The Electron Transfer Properties Effects Of Ryanodine Receptor Modulators On The Channel Proteins

Ryanodine receptor (RyR) which located in sarcoplasmic reticulum (SR) is one of the most important calcium release channels. The activity of RyR can be modulated by many effectors, including redox reagents and non-redox modulators such as tetracaine, caffeine and its congeners. It's known that RyR is rich in functional thiol groups, which play crucial roles in controlling channel gating. Therefore it's quite sensitive to the redox environment. Previous studies have shown that thiol oxidants have similar effects on RyRl, such as stimulating the Ca2+release, reducing the number of free thiols on RyR1 and so on. On the contrary, most of the thiol reductants behave in the opposite manner. It's also found that modulators with weak redox properties could also affect the number of free thiols on RyR1. Here come to the main purpose of this research, that is to find out how the modulators affect the channel proteins by their electron transfer properties.In this research, methods such as CPM labeling, surface enhanced Raman spectrum, photon correlation spectroscopy (PCS) and [3H]-Ryanodine binding experiments to dectect the change of free thiols on RyR1, the signals of thiols and disulfide, the diameter and distribution of proteins and the gating state of RyRl. Furthermore, we use photon bleaching assay to measure the electron transfer properties of the modulators and then compare with the result of quantum calculations.The results show that the channel activators and thiol oxidants appears to be electron accpetors, they can affect RyR1 in the same manner, that is to decrease the free thiols on RyR1, increase the signal of disulfides and the distribution of the clusters.
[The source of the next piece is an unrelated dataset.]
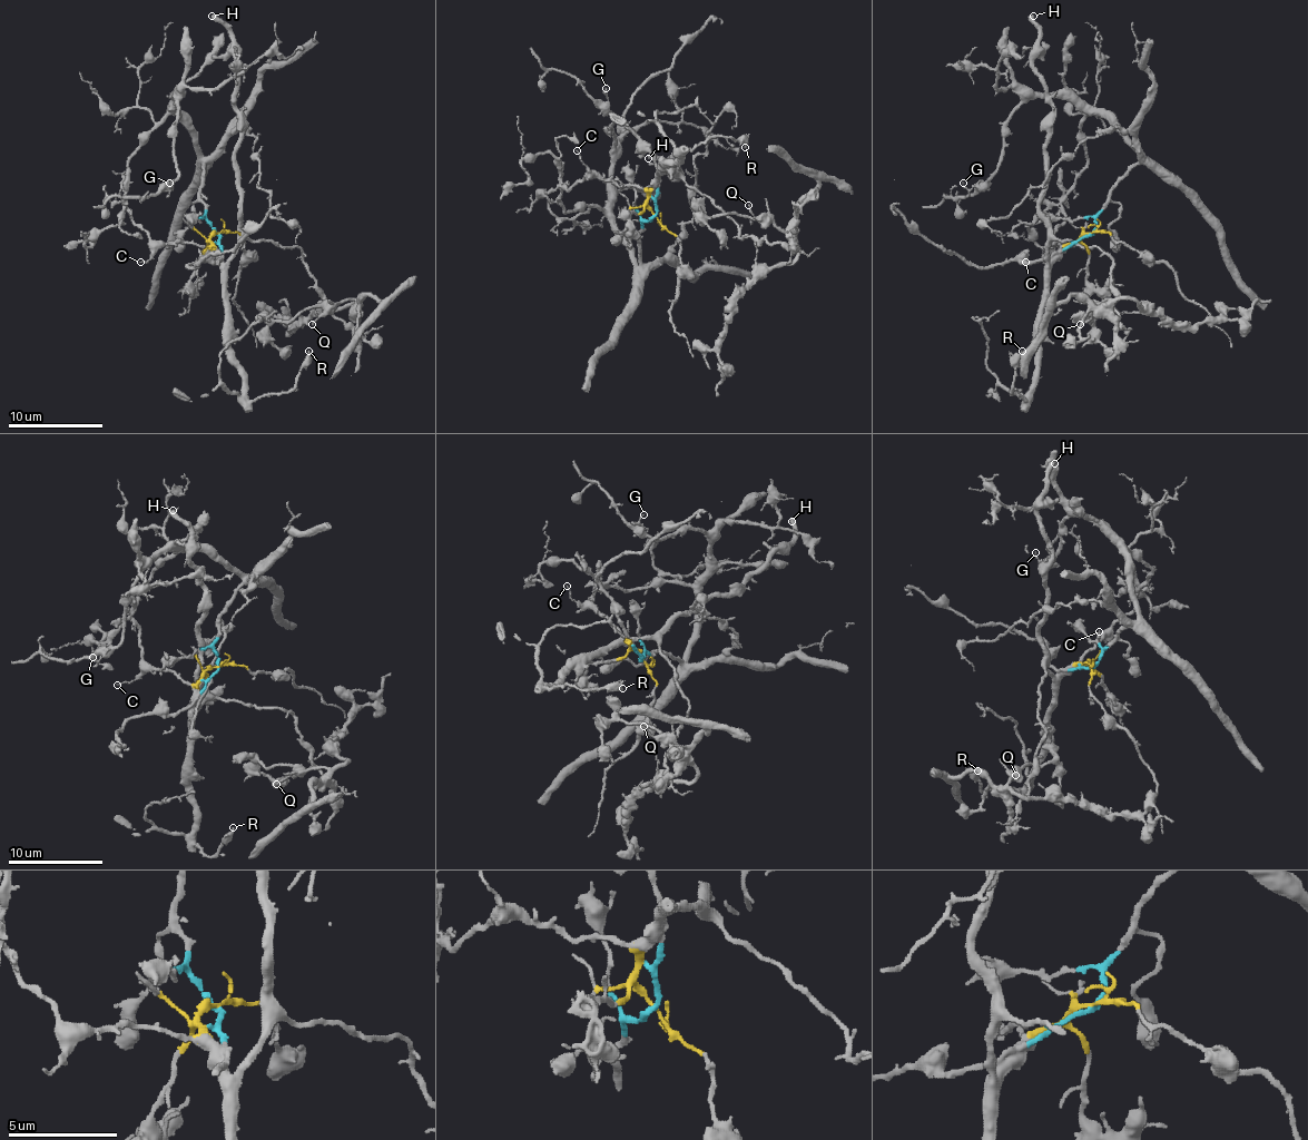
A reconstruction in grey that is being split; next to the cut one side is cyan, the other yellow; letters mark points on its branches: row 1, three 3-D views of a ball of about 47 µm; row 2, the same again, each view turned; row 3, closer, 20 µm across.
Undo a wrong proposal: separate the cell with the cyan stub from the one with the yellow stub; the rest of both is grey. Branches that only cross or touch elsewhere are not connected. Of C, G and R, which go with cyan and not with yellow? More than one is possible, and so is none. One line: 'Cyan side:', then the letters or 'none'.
Cyan side: G

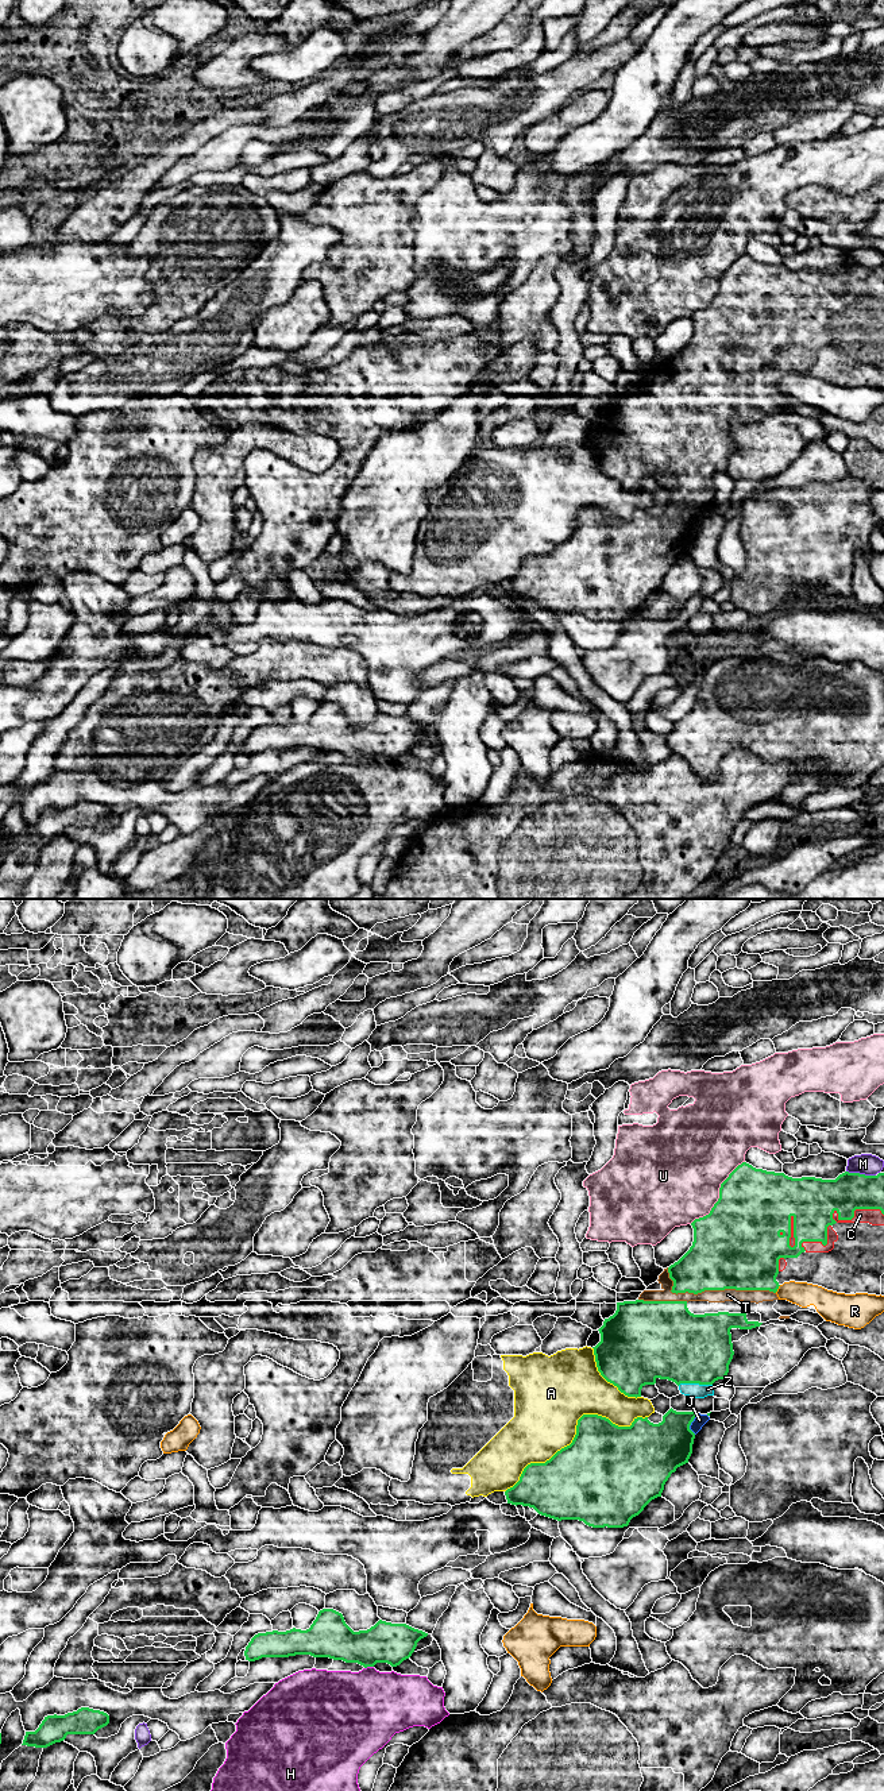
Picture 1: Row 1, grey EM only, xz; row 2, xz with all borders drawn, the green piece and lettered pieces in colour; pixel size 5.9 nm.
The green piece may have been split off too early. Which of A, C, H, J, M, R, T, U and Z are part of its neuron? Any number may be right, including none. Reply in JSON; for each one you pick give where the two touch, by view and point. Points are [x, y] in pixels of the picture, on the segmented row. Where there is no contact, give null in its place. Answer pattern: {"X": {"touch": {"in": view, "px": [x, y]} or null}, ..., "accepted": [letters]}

In contrary, channel inhibitors and thiol reductants appears to be electron donors and their effects on RyR1 are opposite to activators and oxidants. Now we can conclude that the electron transfer properties of channel modulators can affect RyRl by shifting the local redox environment of the hyperreactive thiols, inducing changes in thiol/disulfide balance and then result in the changes of RyR1 gating.